Patients that will benefit from these strategies are carrier of APOE e4. As discussed in the concluding remarks.

The pertained text can be found in page 11:

“The ability to precisely characterize the APOE genotypes and determine carriers of the e4 risk allele facilitates the identification of the patients’ group that suffers from LOAD due to APOE and hence will be potentially responsive to treatment regimen that targets APOE.”

However, although there are evidences that link increased APOE expression with LOAD risk (discussed section 2.3 pages 3-4), currently there are still no ApoE levels-based biomarker to stratify individual at high risk due to APOE overexpression.

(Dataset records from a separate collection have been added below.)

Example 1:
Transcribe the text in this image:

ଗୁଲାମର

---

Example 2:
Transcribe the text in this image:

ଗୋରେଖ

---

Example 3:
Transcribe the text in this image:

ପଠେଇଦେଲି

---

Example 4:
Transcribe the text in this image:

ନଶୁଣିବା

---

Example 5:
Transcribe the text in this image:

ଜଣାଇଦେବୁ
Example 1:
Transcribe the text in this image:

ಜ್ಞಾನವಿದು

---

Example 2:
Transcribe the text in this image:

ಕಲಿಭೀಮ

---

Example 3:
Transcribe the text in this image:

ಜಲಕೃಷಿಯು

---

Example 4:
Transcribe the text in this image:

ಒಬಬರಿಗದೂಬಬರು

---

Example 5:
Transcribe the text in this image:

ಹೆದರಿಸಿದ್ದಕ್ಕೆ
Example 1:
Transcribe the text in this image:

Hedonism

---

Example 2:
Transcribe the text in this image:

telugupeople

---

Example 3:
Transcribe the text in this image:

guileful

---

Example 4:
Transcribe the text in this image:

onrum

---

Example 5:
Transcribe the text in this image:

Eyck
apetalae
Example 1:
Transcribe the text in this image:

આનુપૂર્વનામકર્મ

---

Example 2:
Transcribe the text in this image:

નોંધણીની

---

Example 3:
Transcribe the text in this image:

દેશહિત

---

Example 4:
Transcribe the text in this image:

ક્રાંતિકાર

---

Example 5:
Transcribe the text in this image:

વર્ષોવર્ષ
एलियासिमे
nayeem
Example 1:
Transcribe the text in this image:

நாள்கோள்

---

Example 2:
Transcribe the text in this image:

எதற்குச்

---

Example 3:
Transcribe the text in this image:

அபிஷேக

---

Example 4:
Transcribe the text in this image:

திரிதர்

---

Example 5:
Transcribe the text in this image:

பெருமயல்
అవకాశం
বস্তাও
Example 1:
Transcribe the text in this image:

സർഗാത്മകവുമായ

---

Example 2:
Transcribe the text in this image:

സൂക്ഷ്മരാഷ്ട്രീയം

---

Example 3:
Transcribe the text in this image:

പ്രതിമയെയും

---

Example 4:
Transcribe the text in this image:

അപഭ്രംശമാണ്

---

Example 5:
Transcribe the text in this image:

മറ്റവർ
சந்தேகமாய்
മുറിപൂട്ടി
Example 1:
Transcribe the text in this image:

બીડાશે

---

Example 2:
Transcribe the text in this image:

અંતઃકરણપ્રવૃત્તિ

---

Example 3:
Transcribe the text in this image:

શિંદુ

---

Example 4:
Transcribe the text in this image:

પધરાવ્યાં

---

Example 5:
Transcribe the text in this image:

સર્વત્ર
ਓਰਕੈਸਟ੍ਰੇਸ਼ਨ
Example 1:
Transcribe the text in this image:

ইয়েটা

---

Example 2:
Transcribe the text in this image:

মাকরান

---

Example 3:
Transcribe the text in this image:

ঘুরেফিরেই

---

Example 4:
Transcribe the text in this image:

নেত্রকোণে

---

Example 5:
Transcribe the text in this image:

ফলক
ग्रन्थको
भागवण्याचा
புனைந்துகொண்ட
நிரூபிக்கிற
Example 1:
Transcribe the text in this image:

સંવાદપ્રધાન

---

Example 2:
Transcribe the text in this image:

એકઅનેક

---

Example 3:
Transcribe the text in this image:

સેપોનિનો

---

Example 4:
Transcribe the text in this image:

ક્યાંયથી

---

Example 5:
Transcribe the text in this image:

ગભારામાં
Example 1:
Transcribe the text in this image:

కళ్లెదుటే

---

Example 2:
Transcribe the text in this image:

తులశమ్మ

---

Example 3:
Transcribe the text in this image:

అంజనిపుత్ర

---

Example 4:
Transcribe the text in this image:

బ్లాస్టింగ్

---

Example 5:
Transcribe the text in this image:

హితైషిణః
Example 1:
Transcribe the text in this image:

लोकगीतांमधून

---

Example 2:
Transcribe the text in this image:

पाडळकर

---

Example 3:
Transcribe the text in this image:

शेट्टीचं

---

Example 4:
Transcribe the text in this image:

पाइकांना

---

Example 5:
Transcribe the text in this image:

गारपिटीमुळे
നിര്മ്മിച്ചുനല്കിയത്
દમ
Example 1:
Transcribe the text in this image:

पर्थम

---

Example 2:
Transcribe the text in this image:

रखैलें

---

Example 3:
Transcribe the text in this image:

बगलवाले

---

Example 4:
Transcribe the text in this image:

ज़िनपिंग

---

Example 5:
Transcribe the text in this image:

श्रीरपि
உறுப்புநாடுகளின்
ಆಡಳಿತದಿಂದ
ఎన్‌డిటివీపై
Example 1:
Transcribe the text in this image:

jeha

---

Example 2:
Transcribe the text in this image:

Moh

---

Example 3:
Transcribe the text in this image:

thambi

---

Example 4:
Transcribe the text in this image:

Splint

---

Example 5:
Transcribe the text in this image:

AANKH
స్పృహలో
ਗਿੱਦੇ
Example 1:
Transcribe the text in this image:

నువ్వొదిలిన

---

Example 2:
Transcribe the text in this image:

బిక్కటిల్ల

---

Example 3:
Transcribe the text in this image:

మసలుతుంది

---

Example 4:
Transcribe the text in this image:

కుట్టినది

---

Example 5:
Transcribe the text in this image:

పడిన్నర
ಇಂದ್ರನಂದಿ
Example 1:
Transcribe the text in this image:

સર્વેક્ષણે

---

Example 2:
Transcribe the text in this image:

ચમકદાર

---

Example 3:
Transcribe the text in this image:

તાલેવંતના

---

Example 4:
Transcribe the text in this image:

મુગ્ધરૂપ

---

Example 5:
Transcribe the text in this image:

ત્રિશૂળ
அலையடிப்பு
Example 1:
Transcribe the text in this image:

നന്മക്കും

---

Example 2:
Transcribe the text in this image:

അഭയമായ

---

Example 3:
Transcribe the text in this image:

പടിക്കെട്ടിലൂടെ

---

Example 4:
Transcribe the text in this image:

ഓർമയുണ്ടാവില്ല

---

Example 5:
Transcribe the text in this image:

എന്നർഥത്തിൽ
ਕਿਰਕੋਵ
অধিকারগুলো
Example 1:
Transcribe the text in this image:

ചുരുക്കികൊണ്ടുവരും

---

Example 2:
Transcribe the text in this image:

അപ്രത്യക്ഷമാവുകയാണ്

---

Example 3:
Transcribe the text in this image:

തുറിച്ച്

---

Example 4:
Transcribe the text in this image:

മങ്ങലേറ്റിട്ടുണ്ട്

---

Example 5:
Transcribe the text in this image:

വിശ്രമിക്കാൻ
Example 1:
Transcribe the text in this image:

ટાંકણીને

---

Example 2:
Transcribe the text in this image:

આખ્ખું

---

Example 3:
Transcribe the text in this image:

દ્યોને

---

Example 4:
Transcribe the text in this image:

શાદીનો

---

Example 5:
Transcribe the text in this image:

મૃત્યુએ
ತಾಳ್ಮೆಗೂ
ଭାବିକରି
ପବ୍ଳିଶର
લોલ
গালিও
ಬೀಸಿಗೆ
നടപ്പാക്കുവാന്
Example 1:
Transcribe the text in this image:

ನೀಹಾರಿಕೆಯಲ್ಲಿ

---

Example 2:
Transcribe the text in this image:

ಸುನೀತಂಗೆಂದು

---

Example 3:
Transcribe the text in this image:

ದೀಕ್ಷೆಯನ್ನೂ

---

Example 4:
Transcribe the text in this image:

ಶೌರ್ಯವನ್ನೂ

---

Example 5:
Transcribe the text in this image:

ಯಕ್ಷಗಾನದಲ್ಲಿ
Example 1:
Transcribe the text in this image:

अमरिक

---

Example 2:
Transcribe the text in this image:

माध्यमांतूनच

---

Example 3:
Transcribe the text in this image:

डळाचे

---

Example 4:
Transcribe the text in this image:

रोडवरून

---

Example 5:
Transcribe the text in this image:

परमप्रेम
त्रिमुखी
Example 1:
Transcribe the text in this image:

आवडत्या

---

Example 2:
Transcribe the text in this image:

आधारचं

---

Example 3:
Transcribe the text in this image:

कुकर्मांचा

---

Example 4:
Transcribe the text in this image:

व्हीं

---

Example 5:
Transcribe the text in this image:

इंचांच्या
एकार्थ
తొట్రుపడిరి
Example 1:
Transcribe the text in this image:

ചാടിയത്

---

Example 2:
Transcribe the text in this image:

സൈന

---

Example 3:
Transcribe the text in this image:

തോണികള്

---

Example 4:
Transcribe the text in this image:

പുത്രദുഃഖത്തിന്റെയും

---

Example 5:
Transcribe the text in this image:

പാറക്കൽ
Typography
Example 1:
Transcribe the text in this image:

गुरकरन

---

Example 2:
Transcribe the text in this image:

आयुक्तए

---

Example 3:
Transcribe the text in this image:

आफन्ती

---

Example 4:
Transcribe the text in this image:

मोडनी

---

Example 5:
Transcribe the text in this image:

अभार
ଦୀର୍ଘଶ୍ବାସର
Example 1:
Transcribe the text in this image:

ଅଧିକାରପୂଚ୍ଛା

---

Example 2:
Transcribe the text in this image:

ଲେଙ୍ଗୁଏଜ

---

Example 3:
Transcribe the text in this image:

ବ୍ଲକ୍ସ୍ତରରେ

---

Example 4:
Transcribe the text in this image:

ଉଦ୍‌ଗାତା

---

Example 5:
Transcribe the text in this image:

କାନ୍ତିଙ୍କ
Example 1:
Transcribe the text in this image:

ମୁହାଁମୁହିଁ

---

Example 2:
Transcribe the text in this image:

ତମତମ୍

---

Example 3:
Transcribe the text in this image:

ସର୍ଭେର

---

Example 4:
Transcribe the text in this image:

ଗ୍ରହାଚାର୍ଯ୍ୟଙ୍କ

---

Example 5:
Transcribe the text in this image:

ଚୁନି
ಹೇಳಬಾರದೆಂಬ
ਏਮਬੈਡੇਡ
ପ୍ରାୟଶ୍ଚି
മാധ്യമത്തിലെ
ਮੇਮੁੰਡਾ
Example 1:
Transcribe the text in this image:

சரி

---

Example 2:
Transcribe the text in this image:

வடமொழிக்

1. The illustrations in the paper enhance the review, but the font size is sometimes quite small, particularly in Figure 2. Further on Figure 2A, I recommend increasing the thickness of the arrows when indicating higher expression of e3, and/or show more than 1 e3 isoforms to indicate increased expression.

OUR REPLY:

We made changes to Figure 2 to address the reviewer comment. Specifically, we increased the font size and refined the illustrations.

1. Page 7/16, first line: "...the development of ASP..." - do the authors mean ASO?

OUR REPLY:

We thank the reviewer for identifying this typo. We made the correction to read ASO.